The main problem is the scope of Section 34 of the 1996 Act, which is extremely rigid and only provides for setting aside an award. There is no express power to make any modification or change, even to a part of the award.
In National Highways Authorities of India v. MA Hakeem, and certain other decisions, it was held that the courts could not modify an award. They could either set aside the award or remand the case back to the arbitral tribunal. This view, based on a literal construction of Section 34, resulted in serious hardship to the parties concerned as they had to start the arbitration all over again. This, in most cases, was completely impractical.
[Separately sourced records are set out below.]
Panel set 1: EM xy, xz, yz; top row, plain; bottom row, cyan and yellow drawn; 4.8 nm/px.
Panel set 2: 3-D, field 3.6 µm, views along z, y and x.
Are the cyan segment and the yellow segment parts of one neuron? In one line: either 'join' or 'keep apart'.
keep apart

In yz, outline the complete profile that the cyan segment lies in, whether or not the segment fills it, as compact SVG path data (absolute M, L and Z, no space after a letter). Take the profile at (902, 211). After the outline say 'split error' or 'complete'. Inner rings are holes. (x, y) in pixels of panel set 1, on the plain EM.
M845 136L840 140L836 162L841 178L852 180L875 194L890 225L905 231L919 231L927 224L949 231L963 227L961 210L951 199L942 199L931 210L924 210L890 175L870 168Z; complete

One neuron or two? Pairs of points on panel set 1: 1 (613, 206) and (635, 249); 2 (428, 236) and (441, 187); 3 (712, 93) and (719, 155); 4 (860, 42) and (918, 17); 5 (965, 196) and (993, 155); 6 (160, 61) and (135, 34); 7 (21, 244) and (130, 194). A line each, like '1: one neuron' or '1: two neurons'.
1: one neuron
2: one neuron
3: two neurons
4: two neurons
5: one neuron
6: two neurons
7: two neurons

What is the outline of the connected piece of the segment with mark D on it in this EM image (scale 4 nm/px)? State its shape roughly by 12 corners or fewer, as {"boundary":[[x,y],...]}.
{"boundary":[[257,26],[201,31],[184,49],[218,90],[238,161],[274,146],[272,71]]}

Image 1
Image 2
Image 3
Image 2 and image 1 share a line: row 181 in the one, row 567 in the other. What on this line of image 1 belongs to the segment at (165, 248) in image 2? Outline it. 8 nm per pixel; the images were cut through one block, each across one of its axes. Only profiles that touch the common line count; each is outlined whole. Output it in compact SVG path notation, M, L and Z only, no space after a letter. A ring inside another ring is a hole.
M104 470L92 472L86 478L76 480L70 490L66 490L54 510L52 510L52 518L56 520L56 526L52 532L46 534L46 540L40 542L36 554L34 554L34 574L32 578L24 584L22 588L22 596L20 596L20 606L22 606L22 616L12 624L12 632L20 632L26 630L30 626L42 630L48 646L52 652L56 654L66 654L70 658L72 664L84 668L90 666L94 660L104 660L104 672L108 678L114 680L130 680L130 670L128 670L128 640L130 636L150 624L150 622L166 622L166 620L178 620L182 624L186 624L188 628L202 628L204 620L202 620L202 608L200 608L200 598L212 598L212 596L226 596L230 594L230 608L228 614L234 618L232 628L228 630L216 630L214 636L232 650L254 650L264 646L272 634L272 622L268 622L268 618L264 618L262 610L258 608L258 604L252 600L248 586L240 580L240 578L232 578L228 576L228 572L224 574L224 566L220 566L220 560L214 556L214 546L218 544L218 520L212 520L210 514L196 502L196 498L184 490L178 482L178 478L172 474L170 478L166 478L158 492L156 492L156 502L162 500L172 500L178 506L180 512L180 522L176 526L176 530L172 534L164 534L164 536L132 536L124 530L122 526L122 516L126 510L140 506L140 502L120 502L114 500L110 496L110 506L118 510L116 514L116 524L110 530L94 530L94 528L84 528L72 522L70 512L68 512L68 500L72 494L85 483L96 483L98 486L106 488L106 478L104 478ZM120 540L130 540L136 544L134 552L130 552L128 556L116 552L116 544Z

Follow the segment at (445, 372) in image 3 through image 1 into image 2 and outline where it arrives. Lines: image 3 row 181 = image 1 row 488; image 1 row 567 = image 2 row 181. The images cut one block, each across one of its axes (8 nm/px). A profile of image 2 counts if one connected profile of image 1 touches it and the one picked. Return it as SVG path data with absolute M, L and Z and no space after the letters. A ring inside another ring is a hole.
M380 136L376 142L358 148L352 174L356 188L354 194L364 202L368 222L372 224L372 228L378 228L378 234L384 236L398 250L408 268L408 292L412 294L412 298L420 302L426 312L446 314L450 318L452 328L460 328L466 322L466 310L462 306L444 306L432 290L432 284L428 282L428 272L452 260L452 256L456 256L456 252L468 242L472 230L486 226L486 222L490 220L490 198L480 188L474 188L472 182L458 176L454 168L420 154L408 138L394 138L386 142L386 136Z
On the other hand, in ONGC Ltd v. Western GECO International Ltd, a bench of three judges held that a court could either set aside or modify the award depending on whether the offending part of the award was severable or not. In several other cases, which have been referred to in the recent judgment, courts have modified the award in part. Indeed, in one case, the court went to the extent of treating the minority award as the award that had to be enforced. (See Ssangyong Engineering and Construction Company v. NHAI).
In view of this conflicting judgment, the matter was referred to a bench of five judges. It was held that courts could segregate the valid and invalid portions of an award. The “invalid portion” can then be modified or the award partially set aside, to the extent of the invalid portion. If the valid and invalid portion are incapable of being segregated, then the court has no option but to set aside the award. It observed that the greater power of setting aside the award completely must include the lesser power of modifying the award or partly setting it aside. It further clarified that the power of modification is limited and is not an appellate power. Apart from modification, the courts always have the power to correct clerical, computational or typographical errors and in specified circumstances, alter the post-award interest. Finally, it held that the power under Article 142 could be exercised, albeit with great care and caution. The minority decision has held that there is no power to modify as this was not a “limited power” but qualitatively a different power.
The majority view now resolves the conflict by holding a limited power of modification and thus relaxes the rigidity and impracticability of Section 34, which should not have been part of the 1996 Act in the first place.
It is submitted that the long-term solution to bring clarity and certainty is the substitution of Section 34 with a statutory provision similar to that prevailing in Singapore or the United Kingdom. Section 49 of the Singapore Arbitration Act, 2001 provides for an appeal against an arbitral award and the appellate court may:
(a) confirm the award; or
(b) vary the award; or
(c) remit the award in whole or part for reconsideration; or
(d) set aside the award in whole or in part.
Section 67(3) of the UK Arbitration Act, 1996 also gives the appellate court the power to confirm, vary or set aside the award in whole or part. Further, under Section 69, there is a provision for an appeal on a point of law where the appellate court has the additional power to set aside or remit an award in whole or in part. It should be noted that the UK arbitration laws have been recently amended and the reference here is to pre-amended statutory provisions which are set out in the Appendix-B of the Gayatri Balasamy judgment.
It is submitted that an amendment on the lines of the Singapore Arbitration Act can alone bring complete certainty and clarity. The sooner this is done, the better.
Arvind P Datar is a Senior Advocate.